#### [PAGE]
---

Their basic failure, however, was that of not keeping pace with events. They could not see that their own achievements had made their Politics obsolete. They failed to meet the demands of the new stage of the national movement) Visible proof f this was their failure to attract the younger generation.
The British had been suspicious of the National Congress from its inception. But they had not been overtly hostile, in the first few years of its existence because they believed its activities would remain academic and confined to a handful of intellectuals. However, as soon as it became apparent that the Congress would not remain so narrowly confined, and that it was becoming a focus of Indian nationalism, the officials turned openly critical of the Congress, the nationalist leaders, and the Press.
They now began to brand the nationalists as ‘disloyal babus’ ‘seditious Brahmins,’ and ‘violent villains.’ The Congress was described as ‘a factory of sedition’ and Congressmen as ‘disappointed candidates for office and discontented lawyers who represent no one but themselves.’ In 1888, Dufferin, the Viceroy, attacked the National Congress in a public speech and ridiculed it as representing only the elite ‘a microscopic minority.” George Hamilton, Secretary of State for India, accused the Congress leaders of possessing ‘seditious and double-sided character.’
This hostility did not abate when the Moderates, who then controlled the Congress, began to distance themselves from the rising militant nationalist tendencies of certain sections of the Congress which became apparent when the government unleashed a repressive policy against the Indian Press in 1897. Instead the British appeared even more eager to attack and finish the Congress. Why was this so? First, because however moderate and loyal in their political perception the Moderates were, they were still nationalists and propagators of anti-colonialist politics and ideas. As Curzon, the Viceroy put it in 1905: ‘Gokhale either does not see where he is going or if he does see it, then he is dishonest or his pretensions. You Cannot awaken and appeal to the spirit of nationality in India and at the same time, profess loyal acceptance of British rule.’ Or, as George Hamilton, the Secretary of State, had complained to Dadabhai Naoroji 1900: ‘You announce yourself as a sincere supporter of British rule; you vehemently denounce the condition and consequences which are it inseparable from the maintenance of that rule.”
Second, the British policy-makers felt that the Moderate-led Congress could be easily finished because it was weak and without a popular base. Curzon, in particular, supported by George Hamilton, pursued this policy. He declared in 1900: ‘The Congress is tottering to its fall, and one of my greatest ambitions while in India is to assist it to a peaceful demise’. In 1903, he wrote to the Madras Governor: ‘My policy, ever since I came to India, has been to reduce the Congress to impotence.’ In 1904, he had insulted the Congress by refusing to meet its delegation headed by its President.

---

#### [ENTRIES PROVIDED]
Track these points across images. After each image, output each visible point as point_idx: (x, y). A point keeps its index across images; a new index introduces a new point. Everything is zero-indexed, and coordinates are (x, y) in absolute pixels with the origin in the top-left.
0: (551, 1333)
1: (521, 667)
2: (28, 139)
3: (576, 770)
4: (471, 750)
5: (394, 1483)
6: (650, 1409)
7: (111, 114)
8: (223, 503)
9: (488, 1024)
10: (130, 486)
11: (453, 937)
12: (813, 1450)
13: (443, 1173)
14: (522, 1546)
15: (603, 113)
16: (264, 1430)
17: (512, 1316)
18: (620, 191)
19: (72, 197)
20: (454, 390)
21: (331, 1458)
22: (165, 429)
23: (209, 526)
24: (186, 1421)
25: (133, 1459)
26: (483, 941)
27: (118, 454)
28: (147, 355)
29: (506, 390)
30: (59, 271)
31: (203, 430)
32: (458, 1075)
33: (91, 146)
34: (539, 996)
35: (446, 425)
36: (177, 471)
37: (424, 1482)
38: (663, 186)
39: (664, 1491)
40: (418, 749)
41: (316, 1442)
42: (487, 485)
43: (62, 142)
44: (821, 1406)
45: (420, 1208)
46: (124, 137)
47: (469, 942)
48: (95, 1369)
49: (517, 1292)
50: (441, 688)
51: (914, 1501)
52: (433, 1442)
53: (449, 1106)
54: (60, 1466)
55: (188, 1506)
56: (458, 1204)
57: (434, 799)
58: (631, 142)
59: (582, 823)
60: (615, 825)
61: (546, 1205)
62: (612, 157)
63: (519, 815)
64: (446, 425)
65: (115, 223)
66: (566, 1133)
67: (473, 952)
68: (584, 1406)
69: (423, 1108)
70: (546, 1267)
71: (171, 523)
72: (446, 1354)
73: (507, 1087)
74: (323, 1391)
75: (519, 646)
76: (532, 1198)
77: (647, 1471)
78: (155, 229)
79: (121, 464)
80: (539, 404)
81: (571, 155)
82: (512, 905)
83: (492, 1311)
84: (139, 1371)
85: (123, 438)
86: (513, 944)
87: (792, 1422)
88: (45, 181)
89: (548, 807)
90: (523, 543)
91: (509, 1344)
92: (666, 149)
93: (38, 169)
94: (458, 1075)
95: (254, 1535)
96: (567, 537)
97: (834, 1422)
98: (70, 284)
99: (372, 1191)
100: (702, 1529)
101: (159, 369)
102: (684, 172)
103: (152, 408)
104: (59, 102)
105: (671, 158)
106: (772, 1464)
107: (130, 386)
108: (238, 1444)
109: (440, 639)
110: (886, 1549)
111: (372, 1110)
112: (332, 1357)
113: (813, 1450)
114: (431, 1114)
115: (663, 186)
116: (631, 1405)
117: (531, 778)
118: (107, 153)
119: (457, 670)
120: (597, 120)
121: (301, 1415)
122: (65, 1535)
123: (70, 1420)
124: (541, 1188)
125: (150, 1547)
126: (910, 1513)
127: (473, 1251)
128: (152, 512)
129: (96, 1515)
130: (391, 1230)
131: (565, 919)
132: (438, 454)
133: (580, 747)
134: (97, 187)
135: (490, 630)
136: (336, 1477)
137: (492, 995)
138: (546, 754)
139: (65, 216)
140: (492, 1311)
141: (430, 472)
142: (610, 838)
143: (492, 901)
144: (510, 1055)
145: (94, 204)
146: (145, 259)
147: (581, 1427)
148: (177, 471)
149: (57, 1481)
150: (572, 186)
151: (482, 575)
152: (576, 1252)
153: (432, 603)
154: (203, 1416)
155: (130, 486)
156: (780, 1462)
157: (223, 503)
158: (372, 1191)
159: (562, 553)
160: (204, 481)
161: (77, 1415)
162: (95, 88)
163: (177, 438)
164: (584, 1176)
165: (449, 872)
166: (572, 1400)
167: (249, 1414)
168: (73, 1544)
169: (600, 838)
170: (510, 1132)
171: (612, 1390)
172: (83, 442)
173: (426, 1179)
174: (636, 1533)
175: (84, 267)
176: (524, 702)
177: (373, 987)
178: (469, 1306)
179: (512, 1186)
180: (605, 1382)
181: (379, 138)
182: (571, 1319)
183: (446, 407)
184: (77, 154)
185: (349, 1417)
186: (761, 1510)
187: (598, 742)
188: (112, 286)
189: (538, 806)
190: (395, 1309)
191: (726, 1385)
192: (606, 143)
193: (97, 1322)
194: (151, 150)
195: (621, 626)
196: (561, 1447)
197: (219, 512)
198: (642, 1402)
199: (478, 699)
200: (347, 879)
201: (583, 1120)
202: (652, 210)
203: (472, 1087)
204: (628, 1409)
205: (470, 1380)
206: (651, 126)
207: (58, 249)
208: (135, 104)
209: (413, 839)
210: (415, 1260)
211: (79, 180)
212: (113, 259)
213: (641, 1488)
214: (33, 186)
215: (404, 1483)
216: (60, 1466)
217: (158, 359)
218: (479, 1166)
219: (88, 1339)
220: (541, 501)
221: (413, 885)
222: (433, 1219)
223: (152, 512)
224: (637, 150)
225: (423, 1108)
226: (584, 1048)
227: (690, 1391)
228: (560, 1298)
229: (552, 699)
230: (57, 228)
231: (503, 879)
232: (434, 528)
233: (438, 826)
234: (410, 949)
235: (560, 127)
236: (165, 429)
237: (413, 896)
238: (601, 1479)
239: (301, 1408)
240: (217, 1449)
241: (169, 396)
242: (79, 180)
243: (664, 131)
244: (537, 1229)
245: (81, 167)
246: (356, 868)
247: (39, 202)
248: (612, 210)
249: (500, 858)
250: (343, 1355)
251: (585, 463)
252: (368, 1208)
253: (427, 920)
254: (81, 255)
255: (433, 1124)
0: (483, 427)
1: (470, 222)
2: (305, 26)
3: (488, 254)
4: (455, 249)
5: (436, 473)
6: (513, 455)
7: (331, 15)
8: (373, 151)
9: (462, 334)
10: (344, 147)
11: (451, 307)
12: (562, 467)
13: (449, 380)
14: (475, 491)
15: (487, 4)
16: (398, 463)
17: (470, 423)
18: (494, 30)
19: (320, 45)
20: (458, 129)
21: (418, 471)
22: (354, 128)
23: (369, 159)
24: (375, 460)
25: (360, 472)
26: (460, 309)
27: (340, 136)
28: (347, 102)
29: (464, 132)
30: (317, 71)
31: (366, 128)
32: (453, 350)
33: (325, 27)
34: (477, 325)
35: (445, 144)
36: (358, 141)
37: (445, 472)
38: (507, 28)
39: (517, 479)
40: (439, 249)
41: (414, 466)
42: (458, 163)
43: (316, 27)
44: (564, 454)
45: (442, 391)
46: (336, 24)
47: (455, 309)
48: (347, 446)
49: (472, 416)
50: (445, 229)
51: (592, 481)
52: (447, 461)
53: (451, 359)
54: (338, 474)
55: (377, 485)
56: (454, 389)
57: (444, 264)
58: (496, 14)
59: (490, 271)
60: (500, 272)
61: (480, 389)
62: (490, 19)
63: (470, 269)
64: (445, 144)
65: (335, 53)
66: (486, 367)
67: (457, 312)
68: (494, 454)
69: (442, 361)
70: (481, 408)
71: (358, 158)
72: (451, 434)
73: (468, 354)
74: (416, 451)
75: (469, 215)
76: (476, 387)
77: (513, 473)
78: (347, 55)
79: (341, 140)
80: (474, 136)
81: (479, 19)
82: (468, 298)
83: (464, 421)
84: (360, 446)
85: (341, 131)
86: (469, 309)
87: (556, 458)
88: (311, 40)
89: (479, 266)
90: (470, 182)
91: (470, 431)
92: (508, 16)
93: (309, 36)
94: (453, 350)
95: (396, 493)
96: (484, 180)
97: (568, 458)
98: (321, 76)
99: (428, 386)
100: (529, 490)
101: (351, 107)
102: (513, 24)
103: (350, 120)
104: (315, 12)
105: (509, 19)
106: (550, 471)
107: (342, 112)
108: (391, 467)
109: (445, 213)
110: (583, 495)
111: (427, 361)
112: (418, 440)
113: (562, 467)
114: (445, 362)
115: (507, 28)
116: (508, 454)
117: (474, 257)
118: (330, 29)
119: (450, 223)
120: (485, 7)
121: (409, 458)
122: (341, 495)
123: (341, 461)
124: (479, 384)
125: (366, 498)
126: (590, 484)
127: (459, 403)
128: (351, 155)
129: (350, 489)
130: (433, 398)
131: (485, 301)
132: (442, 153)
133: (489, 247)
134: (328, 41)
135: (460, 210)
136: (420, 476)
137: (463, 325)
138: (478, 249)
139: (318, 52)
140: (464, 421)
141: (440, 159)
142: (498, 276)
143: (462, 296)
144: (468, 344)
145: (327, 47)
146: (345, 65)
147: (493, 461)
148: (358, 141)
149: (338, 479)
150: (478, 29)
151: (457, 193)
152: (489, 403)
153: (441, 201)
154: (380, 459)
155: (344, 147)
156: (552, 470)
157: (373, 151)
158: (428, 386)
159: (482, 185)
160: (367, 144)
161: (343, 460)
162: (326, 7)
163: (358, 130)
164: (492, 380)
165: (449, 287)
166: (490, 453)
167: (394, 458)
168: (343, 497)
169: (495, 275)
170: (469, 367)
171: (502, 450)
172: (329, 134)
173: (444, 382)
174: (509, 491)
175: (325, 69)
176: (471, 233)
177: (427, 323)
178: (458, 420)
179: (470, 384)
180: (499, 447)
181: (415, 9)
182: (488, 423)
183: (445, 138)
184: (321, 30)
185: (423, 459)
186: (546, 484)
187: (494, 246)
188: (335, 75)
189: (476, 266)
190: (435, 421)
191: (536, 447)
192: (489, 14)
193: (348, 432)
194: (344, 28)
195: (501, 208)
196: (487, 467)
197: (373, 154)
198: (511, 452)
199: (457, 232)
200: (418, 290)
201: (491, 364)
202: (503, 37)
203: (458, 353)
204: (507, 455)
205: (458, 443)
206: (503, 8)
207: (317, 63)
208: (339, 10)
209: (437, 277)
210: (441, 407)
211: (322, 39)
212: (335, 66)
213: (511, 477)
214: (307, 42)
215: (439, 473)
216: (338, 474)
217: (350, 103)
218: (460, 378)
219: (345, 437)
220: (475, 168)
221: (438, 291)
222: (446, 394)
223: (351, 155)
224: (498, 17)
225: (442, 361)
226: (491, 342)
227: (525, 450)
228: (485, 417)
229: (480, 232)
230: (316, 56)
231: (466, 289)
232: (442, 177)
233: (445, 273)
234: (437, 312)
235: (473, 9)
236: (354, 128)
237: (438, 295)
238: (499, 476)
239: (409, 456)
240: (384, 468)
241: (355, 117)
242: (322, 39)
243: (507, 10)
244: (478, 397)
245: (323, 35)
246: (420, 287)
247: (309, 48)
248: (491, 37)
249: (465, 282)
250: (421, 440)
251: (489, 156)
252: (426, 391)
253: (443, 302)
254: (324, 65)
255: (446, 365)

---

#### [SET TASKS]
A) In the rows, take the part that opens with the first row and closes with the line containing "17: (512, 1316)", and give it again with "top-left" swapped for "upper-left". Leave everything else unchanged.
B) Carry on the passage about British hostility toward the early Congress, picking up after its final sentence.

#### [TASK RESPONSES]
A)
Track these points across images. After each image, output each visible point as point_idx: (x, y). A point keeps its index across images; a new index introduces a new point. Everything is zero-indexed, and coordinates are (x, y) in absolute pixels with the origin in the upper-left.
0: (551, 1333)
1: (521, 667)
2: (28, 139)
3: (576, 770)
4: (471, 750)
5: (394, 1483)
6: (650, 1409)
7: (111, 114)
8: (223, 503)
9: (488, 1024)
10: (130, 486)
11: (453, 937)
12: (813, 1450)
13: (443, 1173)
14: (522, 1546)
15: (603, 113)
16: (264, 1430)
17: (512, 1316)

B)
This policy was changed once the powerful Swadeshi, and Boycott Movement began and the militant nationalist trend became strong. An alternative policy of weakening the nationalist movement was now to be followed. Instead of sneering at the Moderates, the policy was to be that of ‘rallying’ them as John Morley, the new Secretary of State for India, put it in 1907. The new policy, known as the policy of the carrot and the stick, was to be a three-pronged one. It may be described as a policy of repression-conciliation-suppression. The Extremists, as we shall refer to the militant nationalists from now on, were to be repressed, though mildly in the first stage, the purpose is to frighten the Moderates. The Moderates were then to be placated through some concessions and promises and hints were to be given that further concessions would be forthcoming if they disassociated themselves from the Extremists. The entire objective of the new policy was to isolate the Extremists. Once the Moderates fell into the trap, the Extremists could be suppressed through the use of the full might of the state. The Moderates, in turn, could then be ignored. Unfortunately for the national movement, neither the Moderates nor the Extremists were able to understand the official strategy and consequently suffered a number of reverses.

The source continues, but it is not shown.